#### Try it
Convert the stretch from the start of the records through the line containing "Figure 9.8 shows" into a numbered list, skipping blank lines. Omit the pictures.

(Saved entries)
■ ■ ■ ■

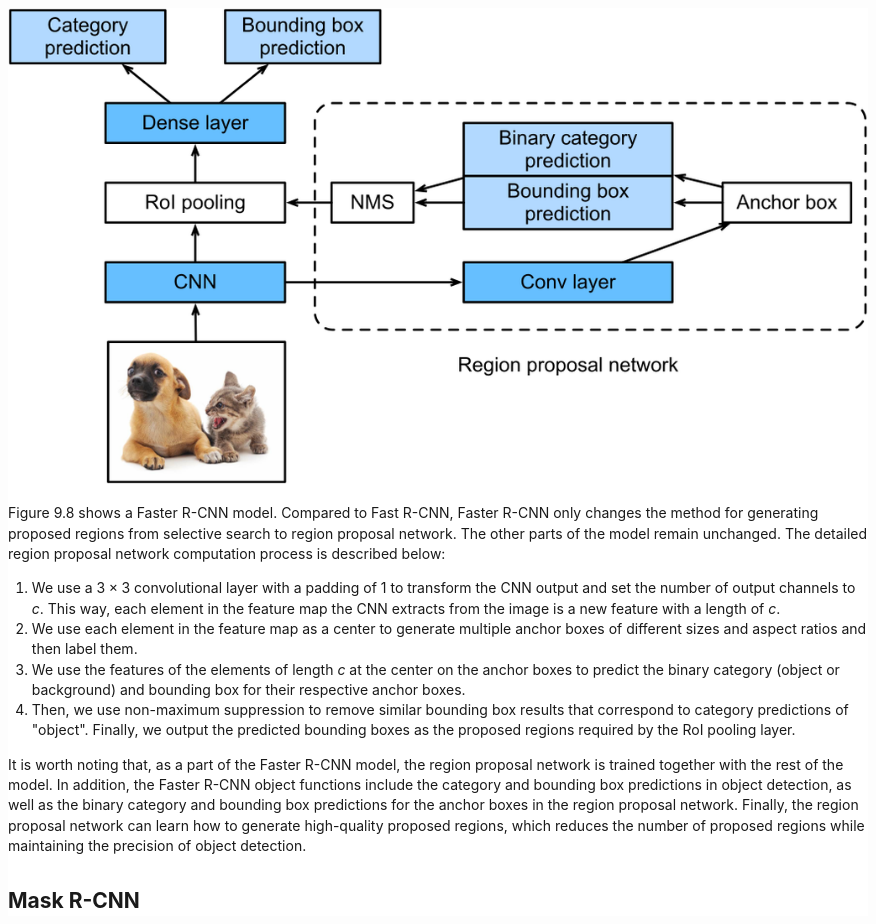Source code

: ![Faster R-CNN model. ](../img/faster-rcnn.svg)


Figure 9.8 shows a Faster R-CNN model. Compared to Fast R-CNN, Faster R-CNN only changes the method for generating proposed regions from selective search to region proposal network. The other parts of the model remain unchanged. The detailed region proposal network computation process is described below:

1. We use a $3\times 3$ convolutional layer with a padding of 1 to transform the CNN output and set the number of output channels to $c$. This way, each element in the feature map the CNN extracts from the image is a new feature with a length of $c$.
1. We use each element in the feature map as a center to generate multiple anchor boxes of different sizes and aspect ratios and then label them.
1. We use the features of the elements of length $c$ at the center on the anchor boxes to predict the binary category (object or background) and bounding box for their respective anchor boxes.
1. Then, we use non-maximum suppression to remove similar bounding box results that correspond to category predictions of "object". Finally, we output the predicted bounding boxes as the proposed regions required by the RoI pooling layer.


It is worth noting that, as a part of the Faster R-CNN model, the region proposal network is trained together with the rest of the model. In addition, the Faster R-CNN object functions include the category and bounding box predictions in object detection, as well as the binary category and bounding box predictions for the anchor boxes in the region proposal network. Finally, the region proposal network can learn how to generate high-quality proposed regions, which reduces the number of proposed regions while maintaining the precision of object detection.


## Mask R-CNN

■ ■ ■ ■

#### Your response
1. Source code
2. : ![Faster R-CNN model. ](../img/faster-rcnn.svg)
3. Figure 9.8 shows a Faster R-CNN model. Compared to Fast R-CNN, Faster R-CNN only changes the method for generating proposed regions from selective search to region proposal network. The other parts of the model remain unchanged. The detailed region proposal network computation process is described below:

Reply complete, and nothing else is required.